In October 2017, Spicer declared, without providing any verifiable evidence, that there is an “industrial” level of sexual harassment in Australian workplaces. She was purported to have evidence of “sexual misconduct” by over 100 Australian actors, media personalities and political figures. Notwithstanding these sensationalist and unsubstantiated claims, McLachlan is the only performer to have been charged since the #MeToo movement reared its head.

Contrary to its claims to be combatting sexual harassment and assault, #MeToo is a socially regressive, right-wing movement that rejects the legal right to presumption of innocence and due process. It insists that allegations made by those claiming to be victims of “inappropriate” sexual behaviour must be accepted without question and those targeted taken down.

In his attempts to persuade Justice McCallum to rule against the postponement of McLachlan’s defamation trial, Tom Blackburn said this was necessary because Whelan Browne’s reputation was in “an intolerable position” and she was experiencing stress from ongoing claims and “social media abuse” that her accusations against McLachlan were false.

Whelan Browne, however, continues to work, appearing last year in several plays—including Shakespeare’s Twelfth Night and Oscar Wilde’s An Ideal Husband—as well as an ABC television series.

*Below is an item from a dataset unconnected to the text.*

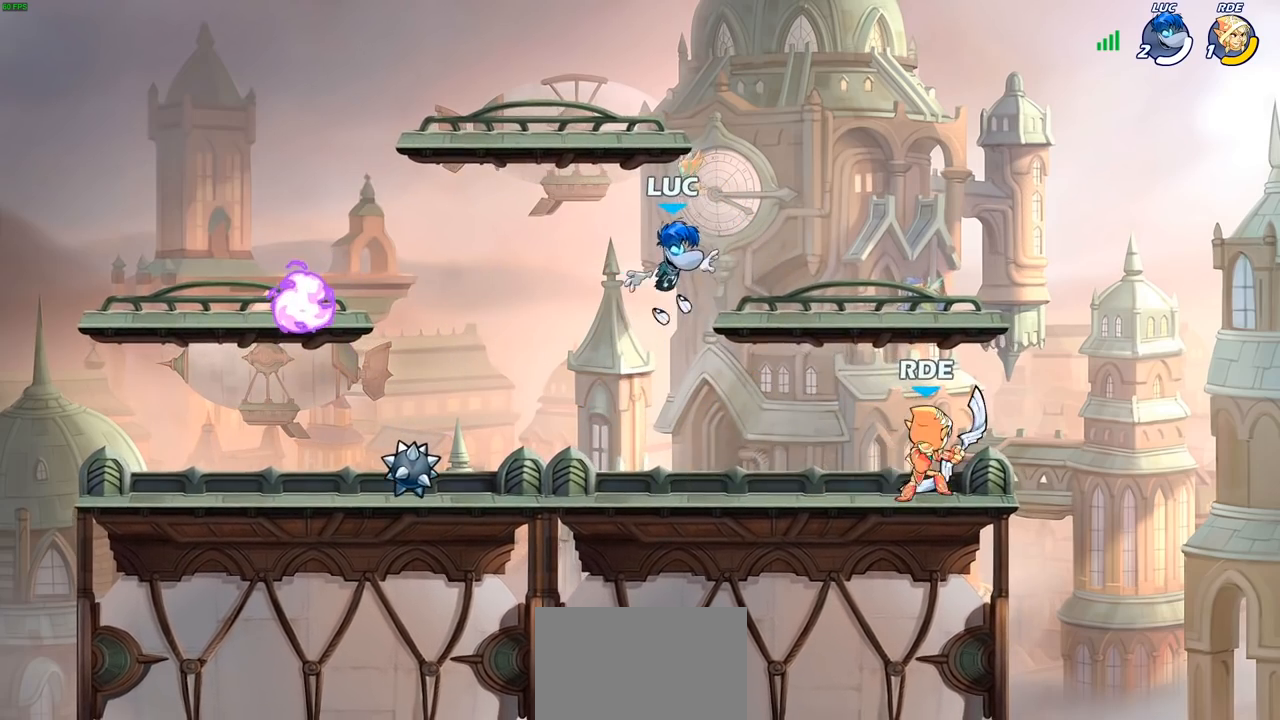
{"buttons": [], "left_stick": "down-left", "right_stick": "center", "events": [[50, "CROSS", "down"], [200, "CROSS", "up"], [300, "left_stick", "down-left"]]}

She has also been the subject of extensive and favourable media articles praising the “courage” and “determination” of her #MeToo accusations.

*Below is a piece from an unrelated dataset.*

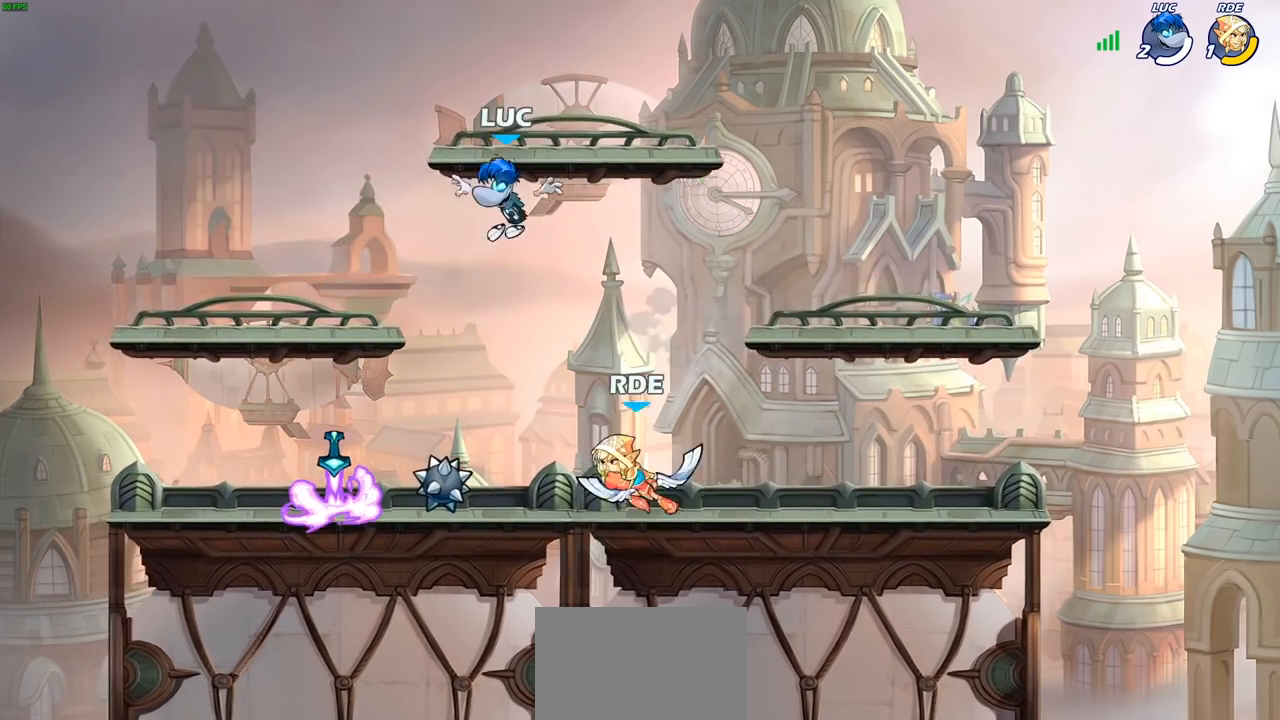
{"buttons": ["R2"], "left_stick": "up-right", "right_stick": "center", "events": [[167, "R1", "down"], [183, "CROSS", "down"], [217, "left_stick", "up-left"], [283, "left_stick", "up-right"], [317, "CROSS", "up"], [317, "R1", "up"], [400, "R2", "down"]]}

By contrast, McLachlan has not worked since he was targeted by her #MeToo allegations. He was immediately removed from The Rocky Horror Show and The Doctor Blake Mysteries. His role as Dr Blake was written out of last year’s one-off telemovie production of the crime show. The long-running, high-rating television series has now been shelved by its producers.

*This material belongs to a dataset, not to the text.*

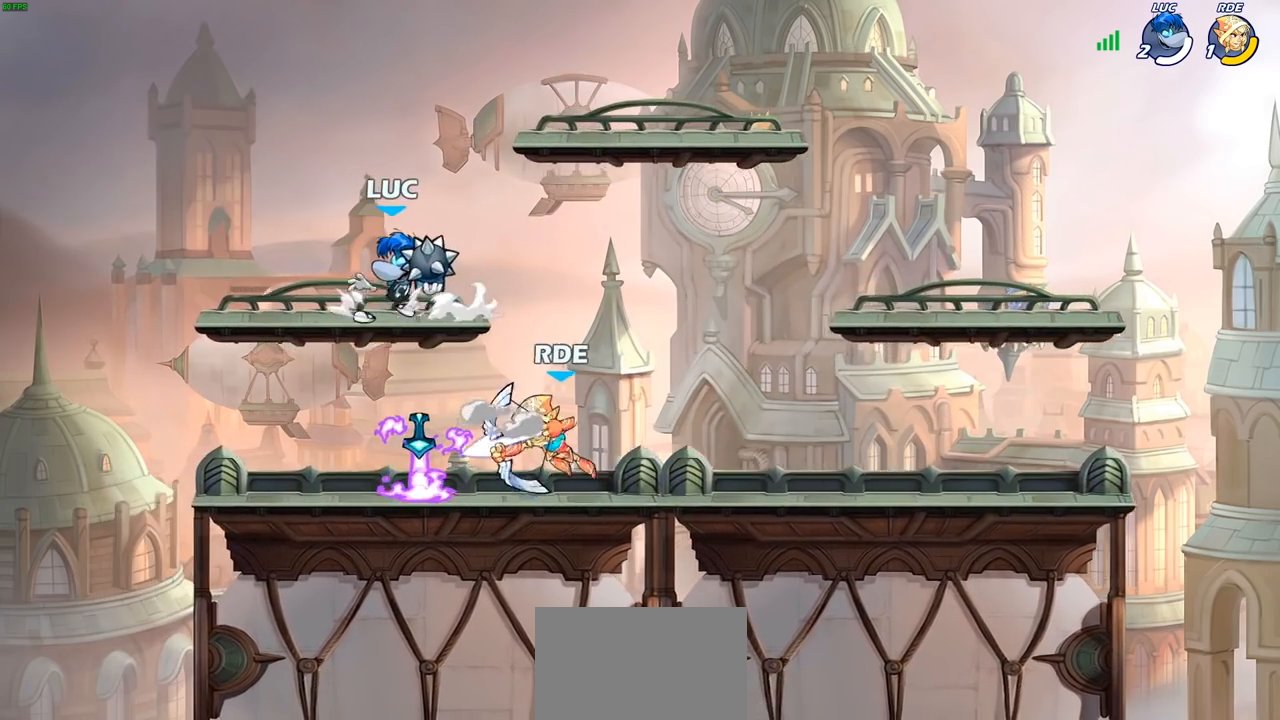
{"buttons": ["CIRCLE"], "left_stick": "up-left", "right_stick": "center", "events": [[33, "R2", "up"], [150, "left_stick", "down-right"], [217, "left_stick", "down-left"], [367, "left_stick", "up-left"], [417, "CROSS", "down"], [467, "CIRCLE", "down"], [483, "CROSS", "up"]]}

As McLachlan’s lawyers explained in an affidavit presented to the NSW Supreme Court last year, the 53-year-old Gold-Logie winning performer has become reclusive, rarely leaves his home and his acting career “effectively destroyed.”

Like McLachlan, Geoffrey Rush’s career was seriously damaged by the unproven #MeToo allegations. Rush was pressured in late 2017 to stand down as president of the Australian Academy of Cinema and Television Arts and has not appeared in any stage production since the #MeToo allegations.

Last year Rush’s lawyers told a Federal Court in Sydney that the actor was virtually housebound and on medication and woke up “every morning with a terrible sense of dread” in the three months following claims made by the Daily Telegraph. He would “rarely attend public events” and felt that his worth to the theatre and film industry had been “irreparably damaged.”

McLachlan, Rush and others are victims of the #MeToo movement’s anti-democratic, lynch-mob methods.